If you don’t know, monitor, and update your LCV key performance indicator quarterly, strategic planning is extremely difficult.
Of course, understanding your Lifetime Customer Value indicates you need to know your Customer Acquisition Cost (CAC). To be clear, CAC is the amount of money you spend marketing to acquire a customer. It is not tied directly to LCV in the sense that your new customer’s first purchase may be less than the total that person will spend with your small business over time. But, if you don’t know your Lifetime Customer Value, then you can’t know if your coast of acquisition is tolerable.
3. Set a Specific Marketing Budget and Stick to it
This too may seem obvious, but like other aspects of poorly defined or executed marketing plans I’ve seen plenty of people gloss over budget allocation, not get specific enough, or make often fruitless adjustments en route. Your small business’s strategic marketing success depends on how much effort you put into defining your budget.
A word of caution: deciding on a number and saying, “This is how much we will spend on marketing this quarter” is probably not the best approach. When considering marketing spend you may be best served to start more tactically and build to a total. This is a good idea for a couple of reasons.
When Tactics Should Enter Budget Considerations
First, it will make you think about the efforts you will make, the campaigns you will run, and the resources you will need. For example, if you say, “Our marketing budget this quarter is $10,000” I will ask you what that means. Better, I think, to say, “We know we have a goal of 1,000 more site visitors per month, and we will commit $3,000 to ad campaigns to drive traffic.”
Second, segmenting your marketing budget will help you understand what is working, what may need improvement, and what is not working at all. As a small business owner I would much rather understand that the $5,000 we spent on Effort A was critical in meeting our goals, while the $5,000 we spent on Effort B was probably a break-even for the business. Knowing this informs the digital marketing strategy I built for the next quarter.

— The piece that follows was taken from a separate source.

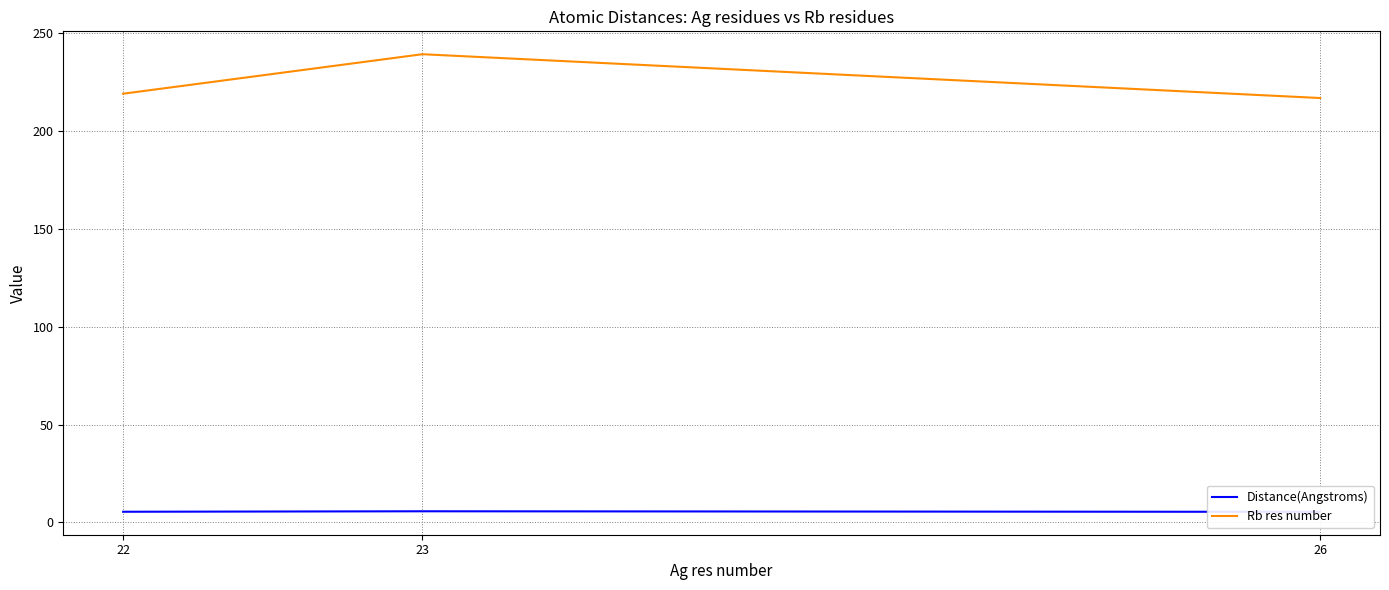

At how many categories does at least one series exceed 197?

3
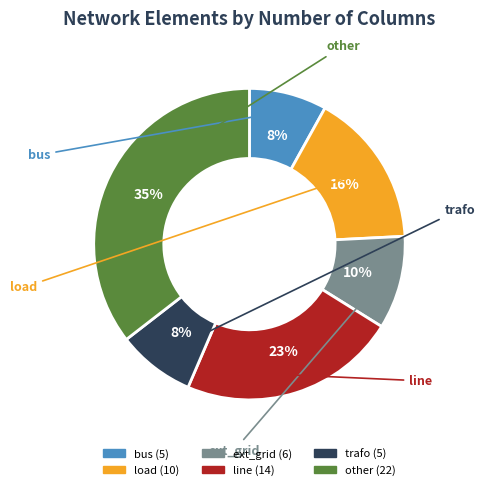

To the nearest percent, what percentage of the pie is bus?

8%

Details Can Inform Future Marketing Strategies
In the illustration above, both campaigns are likely to be profitable for your business long-term. But by getting tactical in your budget you can see that Campaign 2 isn't viable. Your small business will lose money in the short-term and you probably can't sustain that waiting for your new customers to reach their lifetime value. Better still, viewing details this way will inform your next marketing strategy: you'll have a clear idea of what works and what needs improving.
Whatever your marketing budget, you should avoid panic-spending. This happens when you are ten days into a campaign and, frankly, things don’t look so good. A normal response might be to think results will improve if you just increase the budget; In reality it’s far more likely you’re just throwing good money after bad. In all the years I’ve been in the small business marketing world I have yet to see a perfect strategic marketing plan. Success comes from those willing to learn and apply that knowledge in a way that makes them better in the future.
Developing and executing a strategic marketing plan for your small business doesn’t have to be hard. The value it can bring is enormous, As a general rule strategy should be simple, straightforward, and easy to understand. When you put such a plan in place for your business you are less likely to get stuck in the weeds of day-to-day demands because you have established a larger picture on which to focus.
Starting with a pad of paper and jotting down a few strategic goals, the key performance indicators you need to measure success, and how much you have to invest will put you ahead of more of your competitors than you might think.